Advisor Question: On the trail I was planning on shaving regularly. I found some airline miniature size shaving cream cans. However they are pressurized. Will this present a problem at the higher altitudes? If so what do you recommend to use?
Answer: Aerosol cans are not allowed in the Philmont backcountry. Camp Suds, a concentrated all-purpose biodegradable soap perfect for backpacking use, can be used to create lather for shaving and you will be carrying it already – multiple uses is a key backpacking principle to reduce the weight of your pack. Like teeth brushing, shaving should be done at the sump. Shakedown hikes are the perfect opportunity to experiment with this and other procedures prior to arrival at Philmont.

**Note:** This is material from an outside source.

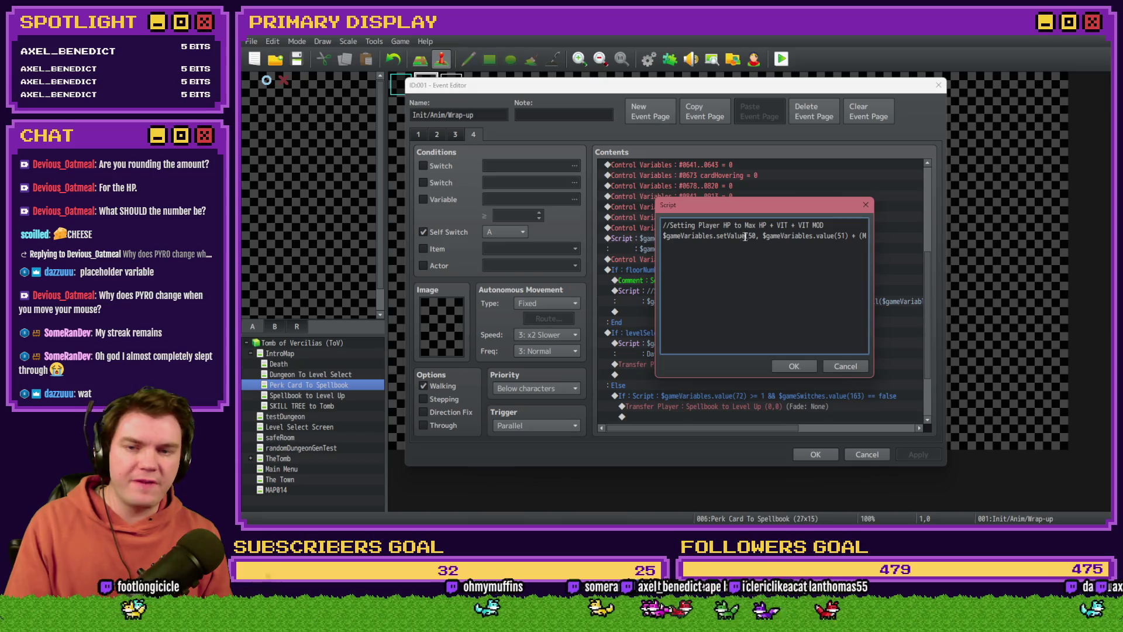
Inspect the HP formula, starting at its variable id and moving to the variable 661 reference.
double_click(751, 236)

Phil Fact: Gretchen Chase Sammis, the last owner of the historic Chase Ranch, was a member of both the Cowgirl Hall of Fame and the Philmont Ranch Committee. She died in August 2012. In October 2013 Philmont entered into an agreement with the Chase Ranch Foundation to manage the property as a model historic ranch (in accordance with Sammis’ will) in return for having access to the land for some of its own Scouting programs. Since 2014 itineraries include trail camps on the Chase Ranch, and it is understood a Staff Camp will be developed in the future in addition to a museum operation about ranching.